The Ryan plan also would fundamentally change the Medicaid program, which pays for nursing home coverage for many seniors. Instead of offering an entitlement to nursing coverage for those who qualify financially, the federal government would give states a lump sum to run the Medicaid program and decide who is eligible. That would protect the federal government from risk as health costs rise. But Rother says the federal block grant wouldn't keep up with costs, so many states would end up cutting back on Medicaid benefits.
Edward Coyle, head of the Alliance for Retired Americans, said he didn't want to leave long-term care decisions to states that have been cutting their budgets.
"[Ryan's] plan tries to hide its cold-hearted details behind seemingly innocuous buzzwords like 'vouchers' and 'block grants,' " Coyle said. "But the reality is that 'voucher' is Ryan-speak for turning Medicare over to the big insurance companies, and 'block grant' is Ryan-speak for saying that Medicaid should be run by Republican governors across the country."
While Americans 55 and older would stay in the traditional Medicare program, young people eventually would instead get help buying health insurance coverage through private insurers. Rother said the federal support likely wouldn't keep up with rising health care costs, so many seniors would end up only with enough aid to join HMOs or buy high-deductible plans that pay only for the more catastrophic illnesses.

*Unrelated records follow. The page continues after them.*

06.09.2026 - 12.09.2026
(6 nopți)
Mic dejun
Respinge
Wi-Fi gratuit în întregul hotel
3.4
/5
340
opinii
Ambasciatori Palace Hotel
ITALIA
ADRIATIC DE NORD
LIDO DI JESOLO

"It shifts the risks of cost growth off the federal government and onto household budgets," Rother said.
Max Richtman, executive vice president of the National Committee to Preserve Social Security and Medicare, said the vouchers save the government money precisely because they don't keep up with health costs. The plan "will send this nation back to a time before Medicare was enacted, when over one-half of the senior population had no health care coverage at all," Richtman said.